** Opening INFORMATION block **

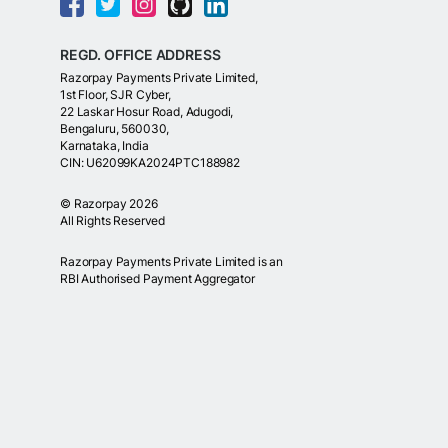
REGD. OFFICE ADDRESS
Razorpay Payments Private Limited,
1st Floor, SJR Cyber,
22 Laskar Hosur Road, Adugodi,
Bengaluru, 560030,
Karnataka, India
CIN: U62099KA2024PTC188982
©
Razorpay
2026
All Rights Reserved
Razorpay Payments Private Limited is an
RBI Authorised Payment Aggregator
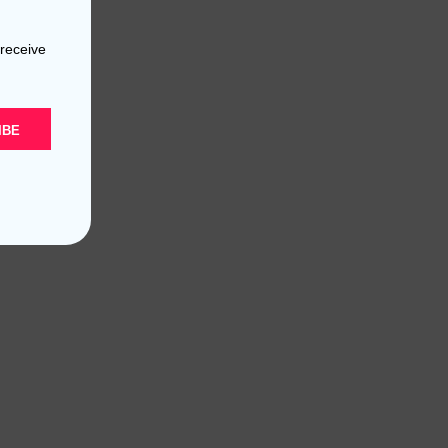
 receive
IBE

** Closing INFORMATION block **

Because only the text is wanted, repeat all the entries exactly and leave out the pictures.

REGD. OFFICE ADDRESS
Razorpay Payments Private Limited,
1st Floor, SJR Cyber,
22 Laskar Hosur Road, Adugodi,
Bengaluru, 560030,
Karnataka, India
CIN: U62099KA2024PTC188982
©
Razorpay
2026
All Rights Reserved
Razorpay Payments Private Limited is an
RBI Authorised Payment Aggregator
 receive
IBE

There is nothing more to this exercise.